Since 2006, retail stores selling cold medicine containing pseudoephedrine have been required to ask for ID from customers buying these medications. Recently, an employee at a CVS drugstore followed this rule and asked for an ID from Jose Gusman-Payano, a student at Purdue University. Gusman-Payano showed his drivers license, and that should have been that.
Instead, the employee refused to accept the ID, which was issued in Puerto Rico. She told Gusman-Payano that she could only accept ID from the U.S., Mexico, or Canada. Even when the student explained to her that Puerto Rico is a U.S. territory and people born in Puerto Rico are citizens of the U.S., the clerk insisted that she couldn’t accept the ID.
Gusman-Payano showed her his U.S. passport, too. The worker refused to accept the passport. He left the store without his cold medicine.
Ignorance is widespread
This is not the first time people from Puerto Rico have been inconvenienced by ignorance about the territory. Eduardo Caraballo, a Chicago resident born in Puerto Rico, was detained for several days in 2010 and threatened with deportation in spite of showing police his birth certificate. Georgia DMV workers added trivia questions about Puerto Rico to the process of gaining a drivers license in their state.
In fact, as recently as 2017, a Morning Consult poll found that almost half of the stateside Americans they asked did not know that Puerto Ricans are citizens of the United States. A 2018 Facebook survey found that 95% of respondents knew this — but the answers also included one saying that Puerto Ricans had dual citizenship and one saying that they could choose between U.S. and Spanish citizenship.
Following extensive news coverage after Hurricane Maria, most Americans living in the States now realize that Puerto Ricans are U.S. citizens, but there are still some who do not.
The ignorant CVS worker made a mistake and then doubled down on it, claiming that it was store policy not to accept Puerto Rico IDs, according to a Facebook post written by the student’s mother, Arlene Payano Burgos.
“What caused this employee to ask him for his visa?” she wrote. “Was it his accent? Was it his skin color? Was it the Puerto Rican flag on the license? Whatever triggered her to discriminate against my son embodies exactly what is wrong in the United States of America today.”

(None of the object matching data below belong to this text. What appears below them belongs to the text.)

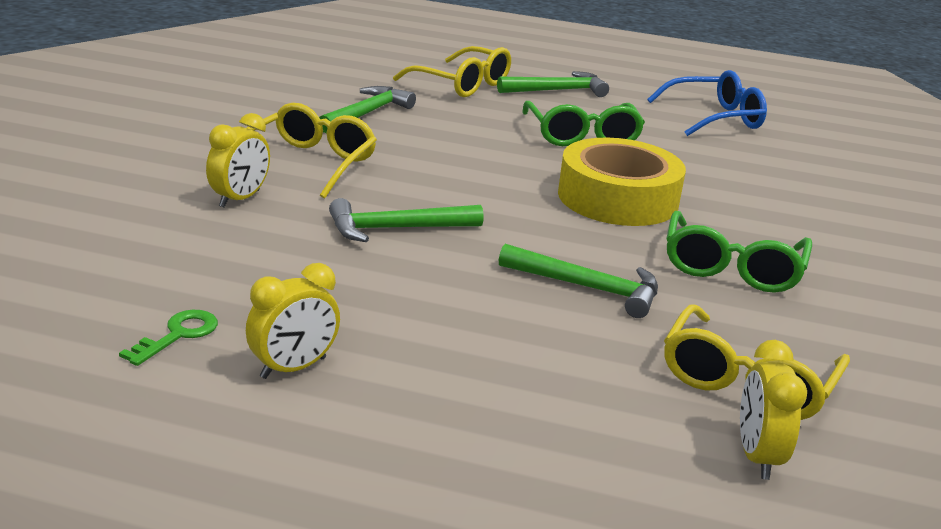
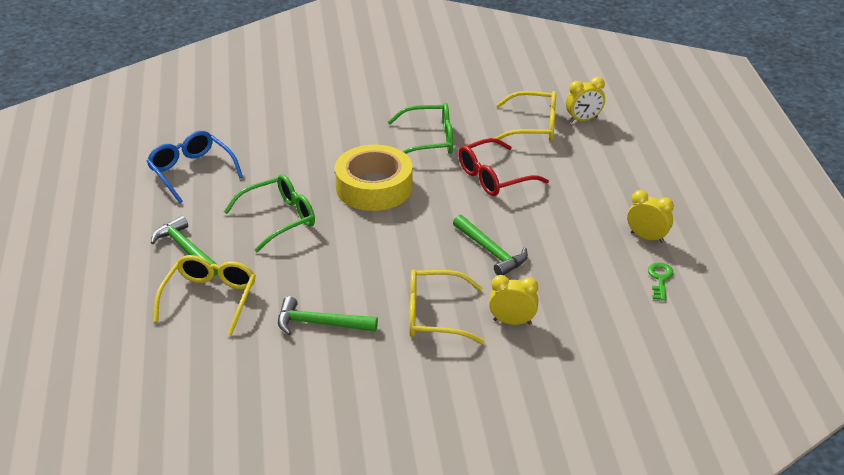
camera: 110 degrees left, 10 degrees up
(178, 335) = (660, 279): green key -> green key turned 90 degrees clockwise
(588, 288) = (494, 177): green hammer -> red glasses

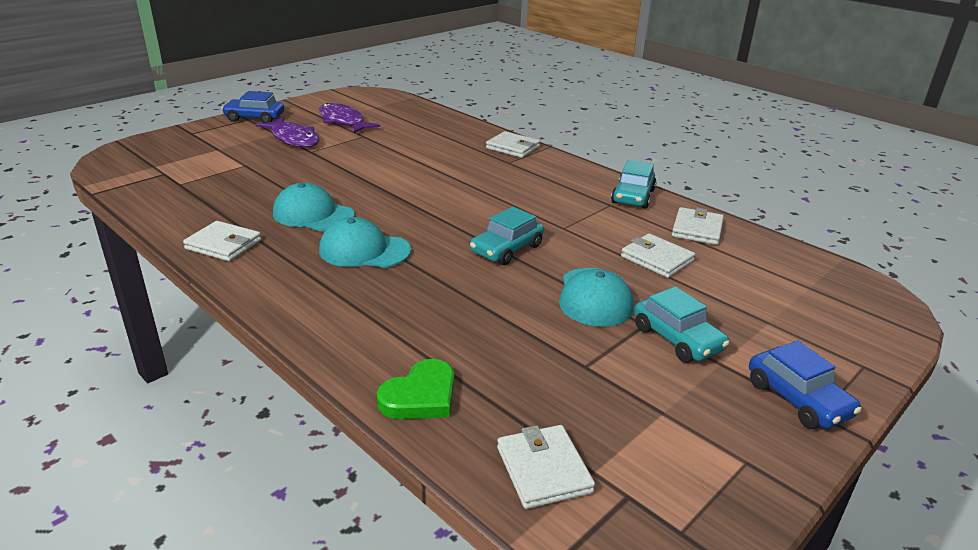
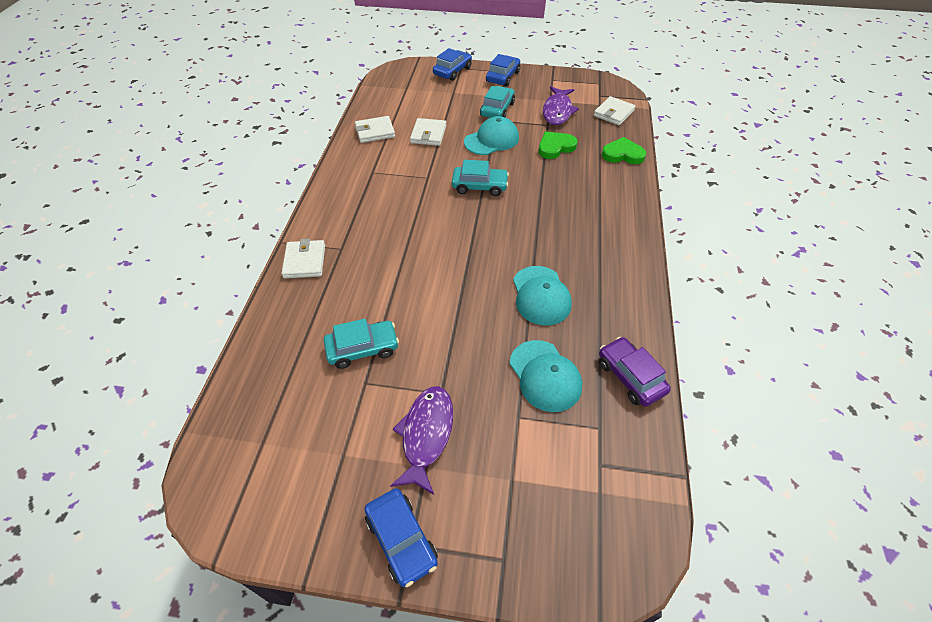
camera: 125 degrees left, 20 degrees up
(178, 212) = (630, 377): none -> purple car
(223, 245) = (626, 307): white wallet -> none
(343, 121) = (337, 434): purple fish -> purple fish (557, 111)
(364, 250) = (550, 239): turquoise cap -> turquoise cap (545, 375)
(517, 340) = (555, 147): none -> green heart
(633, 196) = (349, 167): turquoise car -> turquoise car (362, 349)
(853, 351) = (452, 71): none -> blue car

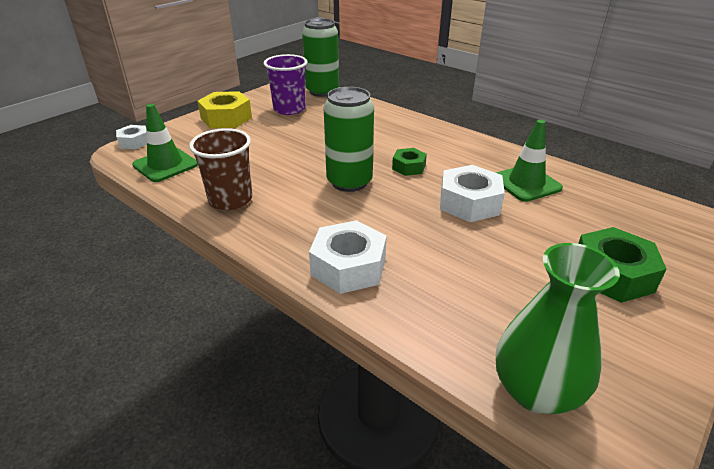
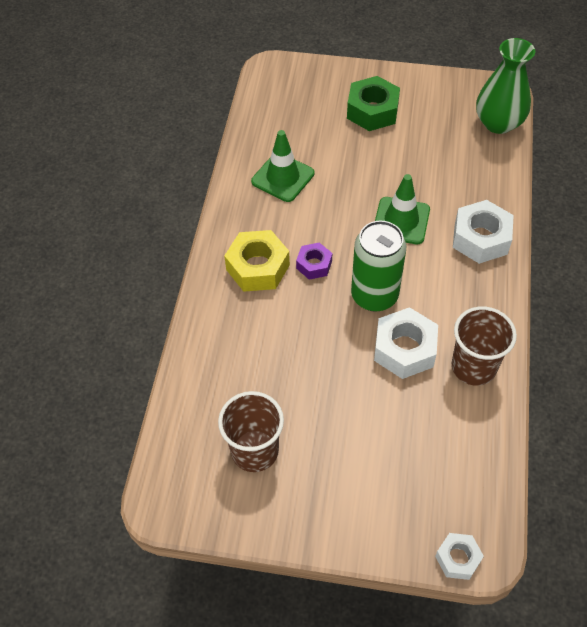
camera: 120 degrees left, 20 degrees up
(165, 165) = (470, 475): green traffic cone -> green traffic cone (401, 221)
(226, 118) = (328, 506): yellow nut -> yellow nut (257, 267)
(289, 109) = (255, 451): purple cup -> brown cup
(322, 91) = (172, 449): green can -> none
(409, 167) = (314, 265): green nut -> purple nut
(469, 203) = (343, 203): white nut -> white nut (404, 349)

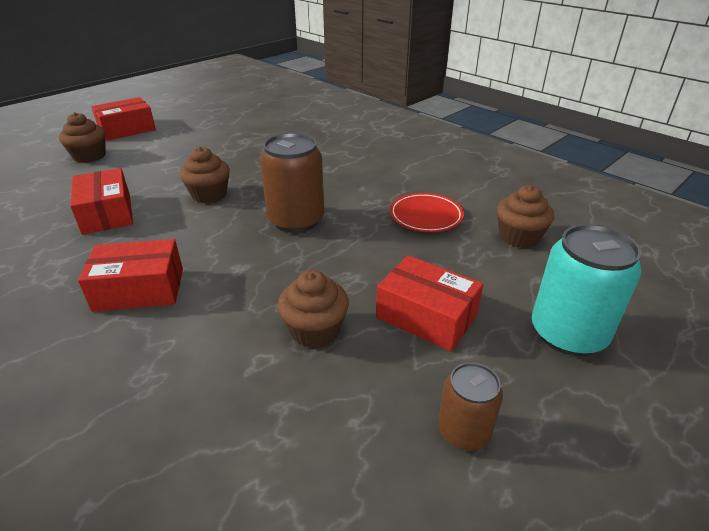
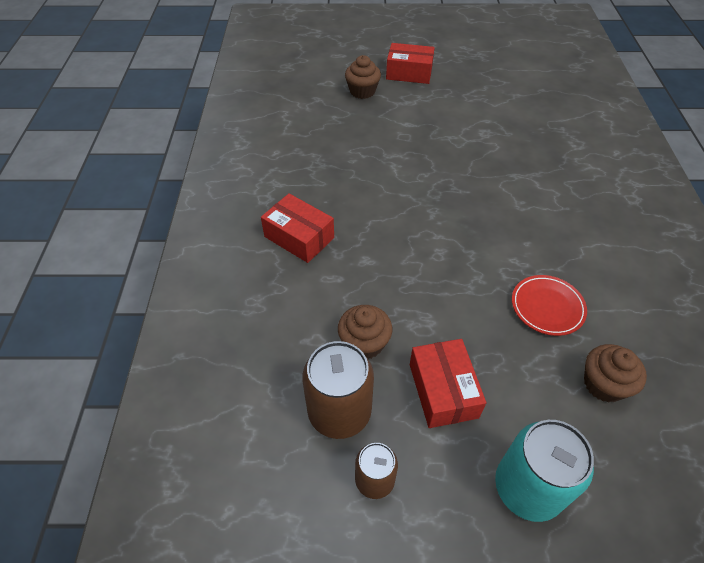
camera: 45 degrees right, 15 degrees up
(107, 214) = (330, 158): red box -> none
(209, 195) = (406, 179): brown cupcake -> none
(296, 220) = (442, 243): brown can -> brown can (339, 412)

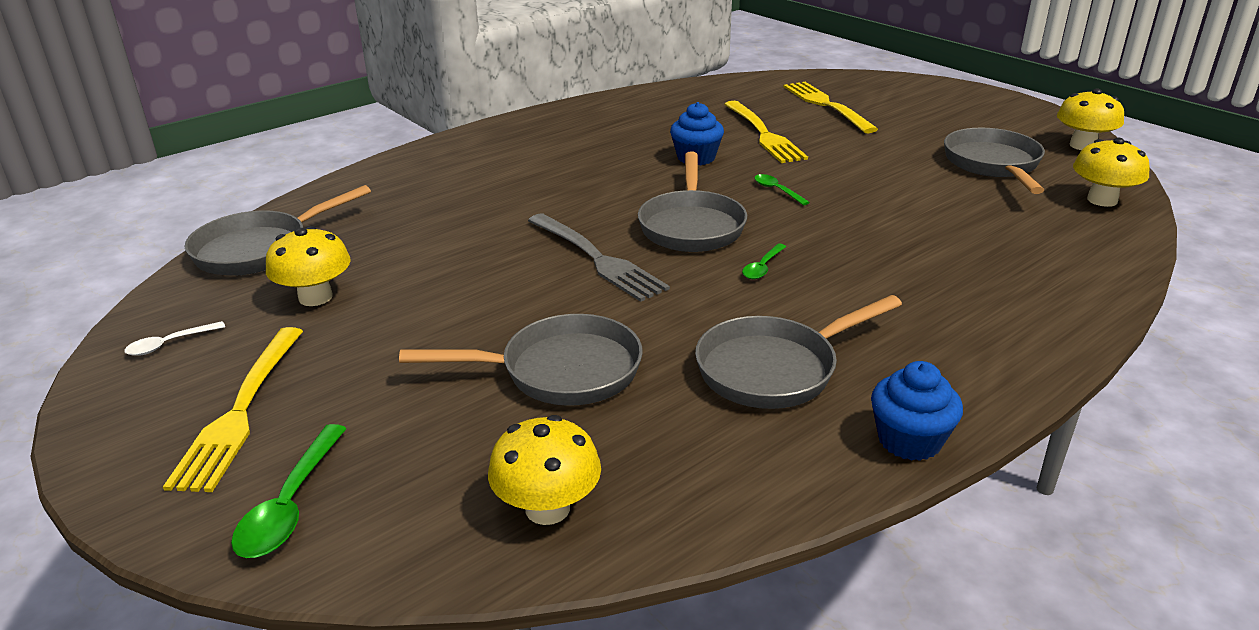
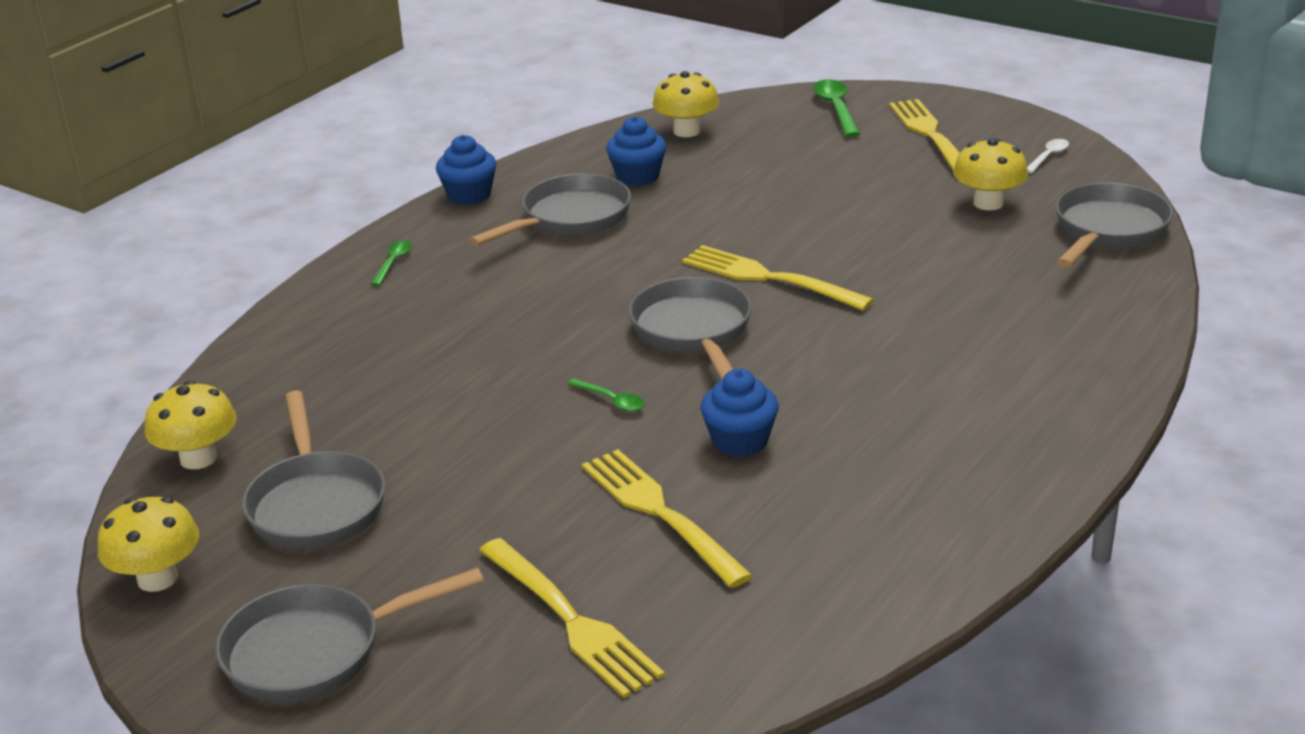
camera: 165 degrees right, 0 degrees up
(560, 371) = (732, 191): grey pan -> grey pan (315, 651)
(597, 259) = (769, 278): grey fork -> yellow fork
(665, 423) = (637, 176): none -> blue cupcake
(762, 267) = (601, 298): green spoon -> green spoon (393, 263)

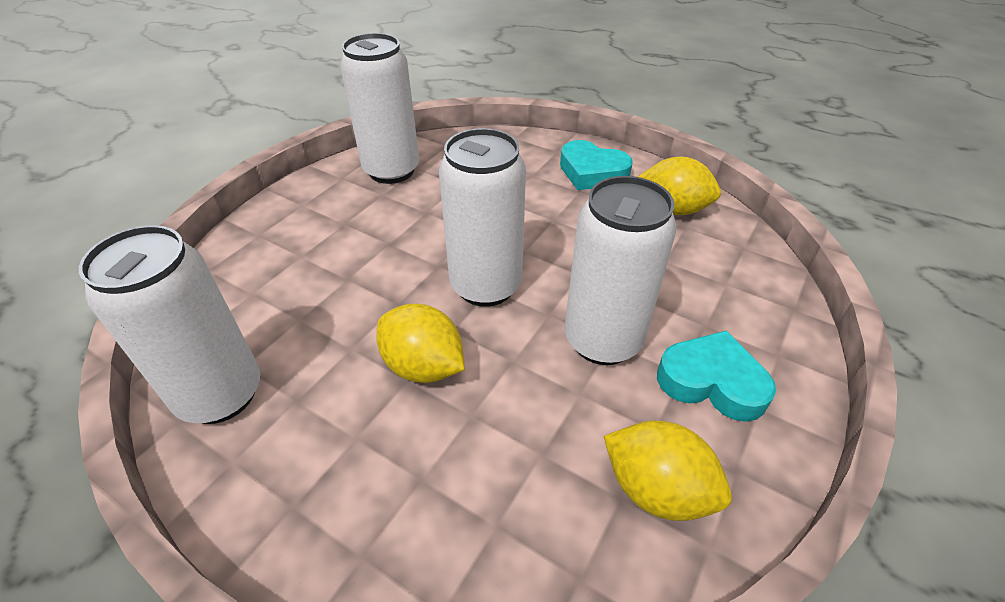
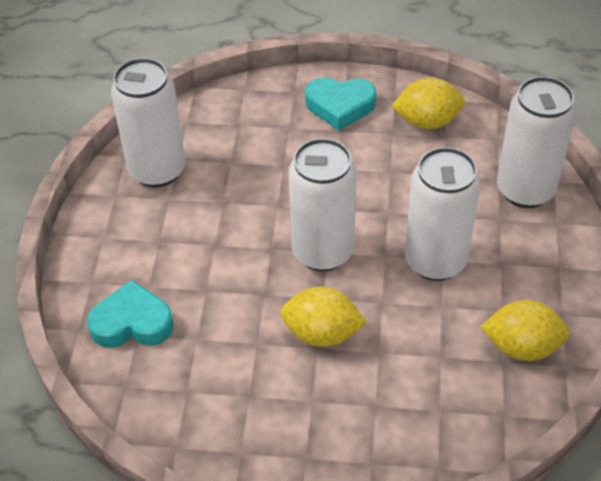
camera: 25 degrees left, 5 degrees up
(220, 394) = (190, 416): white can -> white can (525, 190)
(711, 382) = (522, 261): turquoise heart -> turquoise heart (132, 323)

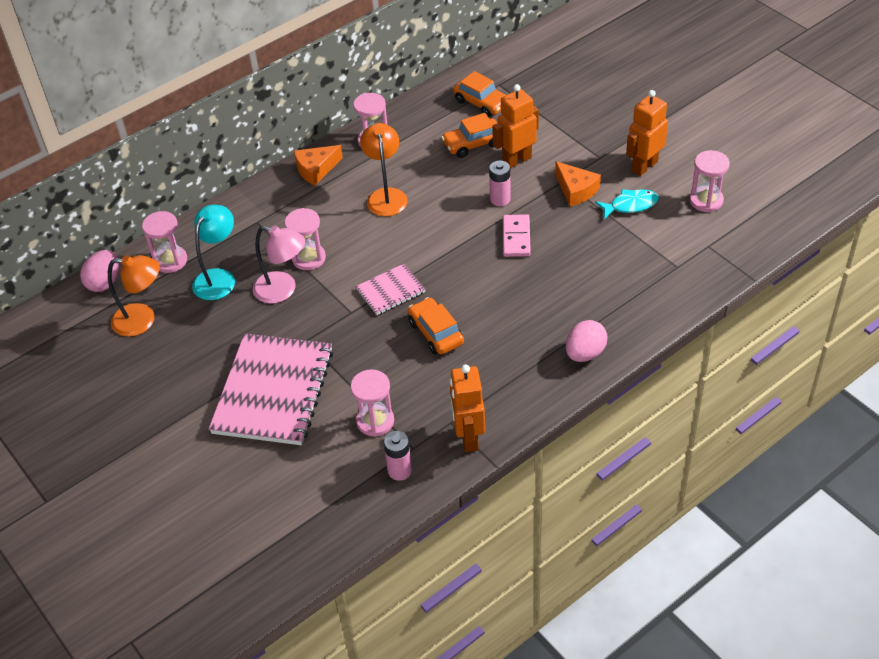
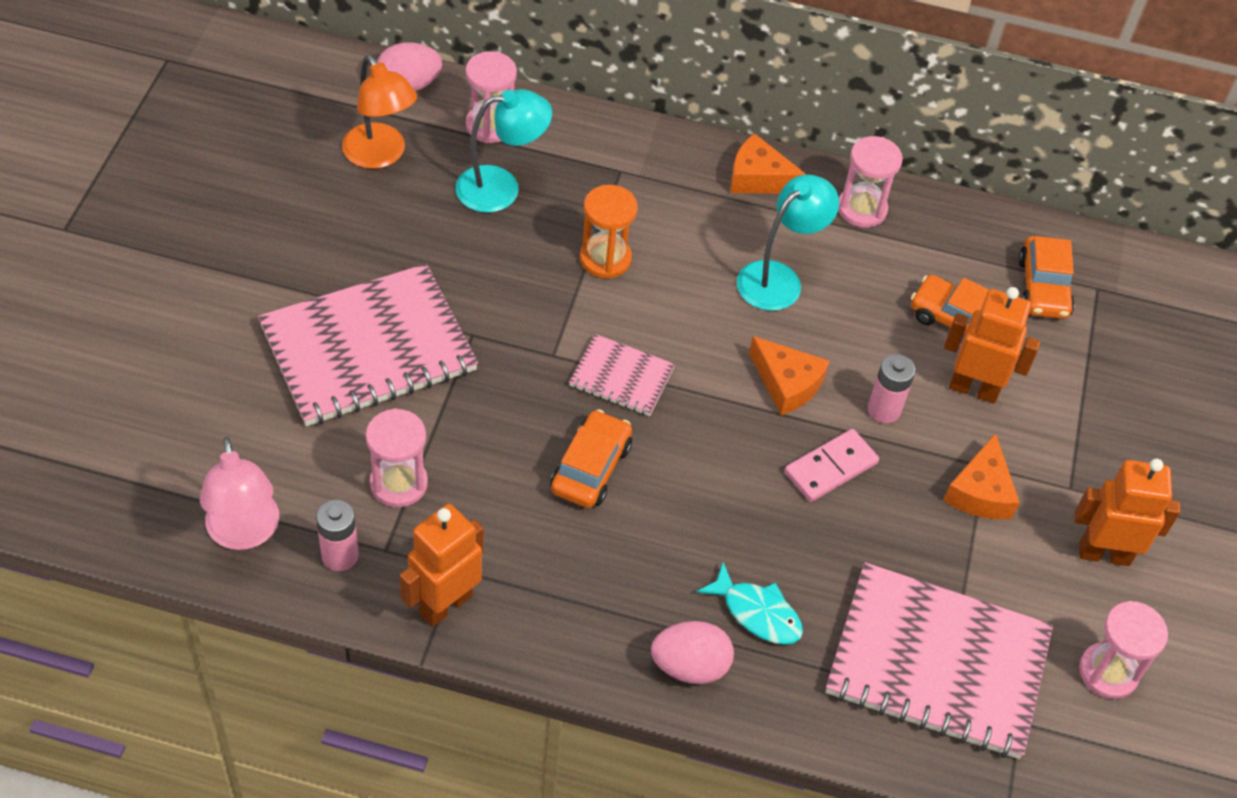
camera: 45 degrees right, 5 degrees up
(283, 290) = (533, 263): pink lamp -> pink lamp (244, 533)
(308, 258) = (605, 259): pink hourglass -> orange hourglass
(386, 196) = (778, 278): orange lamp -> turquoise lamp
(452, 227) = (787, 384): none -> orange cheese
(630, 205) = (1011, 576): turquoise fish -> turquoise fish (757, 613)
(655, 258) = (937, 663): none -> pink notebook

The post has been shared more than 12,000 times as of this writing. Perhaps in response to this post and local news coverage, CVS eventually apologized and acknowledged their error. Refusal to accept IDs issued in Puerto Rico is not a policy of the individual store, nor of CVS.
How important is this problem?
Jose Gusman-Payano is probably over his cold by now, and the CVS worker will probably never forget that Puerto Ricans are U.S. citizens.
There is more to the story, though. Research has found that people who know Puerto Ricans are U.S. citizens are more likely to support statehood for Puerto Rico. They are more likely to support federal help for the territory.
As Puerto Rico continúes to struggle to rebuild and to fight for recognition of the 2012 and 2017 votes for statehood, it is important to continue to educate Americans in general about Puerto Rico.